Im Zeitraum zwischen 2021 und 2030 will Japan nach und nach autonome Fahrzeuge auf den Straßen zulassen. Denn der demografische Wandel führt zu einem wachsenden Anteil von älteren Einwohnern, die nicht mehr verkehrstauglich sind, wie auch von jüngeren Japanern, die heute keinen Führerschein mehr machen. Mobilität wird jedoch von allen nachgefragt.
Zudem fehlen Japan Lkw-Fahrer. Daher wird autonomes Fahren im Logistikbereich ein wichtiger Wirtschaftsfaktor.
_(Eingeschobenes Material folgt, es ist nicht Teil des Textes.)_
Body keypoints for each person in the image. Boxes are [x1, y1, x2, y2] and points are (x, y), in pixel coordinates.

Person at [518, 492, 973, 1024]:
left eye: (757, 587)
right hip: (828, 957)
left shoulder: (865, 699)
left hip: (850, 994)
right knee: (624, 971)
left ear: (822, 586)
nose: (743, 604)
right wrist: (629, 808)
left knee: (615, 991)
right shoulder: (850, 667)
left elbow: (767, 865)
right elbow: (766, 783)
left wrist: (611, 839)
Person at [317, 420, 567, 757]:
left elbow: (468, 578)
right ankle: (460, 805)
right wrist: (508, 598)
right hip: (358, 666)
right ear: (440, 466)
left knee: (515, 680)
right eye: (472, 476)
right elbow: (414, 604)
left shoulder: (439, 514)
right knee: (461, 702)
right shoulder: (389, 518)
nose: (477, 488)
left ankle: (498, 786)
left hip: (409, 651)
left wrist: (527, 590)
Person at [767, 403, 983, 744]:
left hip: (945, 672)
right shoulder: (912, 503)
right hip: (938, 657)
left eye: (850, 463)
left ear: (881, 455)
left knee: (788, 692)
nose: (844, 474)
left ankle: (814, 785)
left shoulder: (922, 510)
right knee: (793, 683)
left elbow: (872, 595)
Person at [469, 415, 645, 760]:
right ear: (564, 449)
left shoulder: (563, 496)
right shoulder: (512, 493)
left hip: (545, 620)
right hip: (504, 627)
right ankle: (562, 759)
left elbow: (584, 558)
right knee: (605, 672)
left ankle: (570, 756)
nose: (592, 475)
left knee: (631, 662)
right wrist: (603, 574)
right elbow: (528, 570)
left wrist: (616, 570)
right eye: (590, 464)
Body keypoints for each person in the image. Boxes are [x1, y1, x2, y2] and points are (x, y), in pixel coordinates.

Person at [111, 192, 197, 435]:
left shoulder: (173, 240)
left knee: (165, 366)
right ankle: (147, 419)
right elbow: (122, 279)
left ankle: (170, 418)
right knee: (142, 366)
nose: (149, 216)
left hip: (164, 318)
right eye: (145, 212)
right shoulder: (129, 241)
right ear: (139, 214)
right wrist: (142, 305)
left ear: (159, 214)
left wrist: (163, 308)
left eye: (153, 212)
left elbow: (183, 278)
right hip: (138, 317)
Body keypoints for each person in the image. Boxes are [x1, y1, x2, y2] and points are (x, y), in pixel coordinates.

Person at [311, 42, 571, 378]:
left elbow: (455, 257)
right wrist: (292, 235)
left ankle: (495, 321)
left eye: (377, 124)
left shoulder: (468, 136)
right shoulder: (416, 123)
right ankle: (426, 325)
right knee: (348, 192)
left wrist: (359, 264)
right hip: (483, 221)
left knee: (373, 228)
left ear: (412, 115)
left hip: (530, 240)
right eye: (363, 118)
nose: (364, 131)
Mehrere Lkw-Hersteller haben 2018 einen ersten Test mit einem Konvoi autonomer Lkw auf öffentlichen Straßen durchgeführt. Mit autonomem Lkw-Platooning auf Autobahnen soll etwa 2022 begonnen werden.
In Japan kommen über 99 Prozent aller importierten Waren über den Seeweg ins Land. Daher spielt der Containerumschlag in Häfen eine wichtige Rolle. Intermodale Logistik wird in der Praxis bereits umgesetzt beziehungsweise ist im Aufbau, um einen reibungslosen Transport über Straßen in die verschiedenen Logistikzentren und letztlich zum Kunden beziehungsweise Verbraucher zu gewährleisten.
Zukünftig werden intelligente Verkehrssysteme in der Logistik und im Personentransport in der Luft eine neue Dimension erschließen, darunter Drohnen, fliegende Autos oder Air-Taxis. Toyota, Japan Airlines und andere Unternehmen investieren in solche Mobilitätskonzepte. Eine Reihe von Kooperationen mit ausländischen Unternehmen, darunter auch dem deutschen Start-up Volocopter, sind angestoßen.